How to Send .pem file to Dask Cluster?


I have a dask expression as follows where I'm trying to run a sqlalchemy query in a distributed way. However, it references a .pem key file that's inputted in the connect_args parameter. How do I upload this key file into the dask cluster/workers such that it will allow me to run this sqlalchemy query?

def execute_query(q):
    conn = create_engine(f'presto://{user}:{password}@{host}:{port}/{catalog}/{schema}',
                               connect_args={'protocol': 'https',
                                             'requests_kwargs': {'verify': key}})
    return pd.read_sql(q, conn)

df = dd.from_delayed([
    delayed(execute_query)(q) for q in queries])

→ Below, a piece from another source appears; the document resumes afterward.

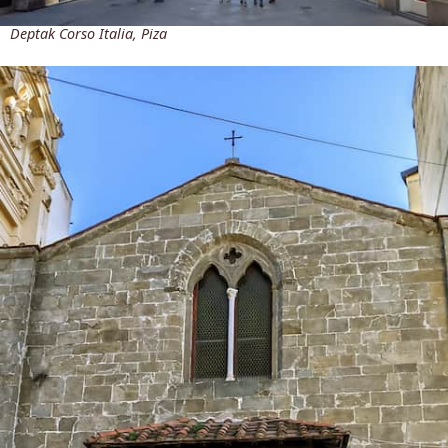
Deptak Corso Italia, Piza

I tried using client.upload_file to send the local file to the cluster, but it complains that it's unable to find the path to the .pem key

OSError: Could not find a suitable TLS CA certificate bundle, invalid path: hdsj1ptc001.pem

Solution

  • While Dask can handle some maneuvering of files for you (see client.upload_file), you should use your own methods for distributing sensitive files such as credentials into specific locations on the worker file-system. Options include scp, kubernetes secrets and many other methods.

    If you are certain of the security of your cluster, you could include the key file in the arguments to your function and either write it to a file in the functions (see below) or, if the call allows it, pass the bytes directly.

    def execute_query(q, key):
        if not os.path.exists(keyfile):   # if the data needs to be in a file
            open(keyfile, 'wb').write(key)
        conn = create_engine(f'presto://{user}:{password}@{host}:{port}/{catalog}/{schema}',
                                   connect_args={'protocol': 'https',
                                                 'requests_kwargs': {'verify': keyfile}})
        return pd.read_sql(q, conn)
    
    key = dask.delayed(open('keyfile.pem', 'rb').read())
    df = dd.from_delayed([
        delayed(execute_query)(q, key) for q in queries])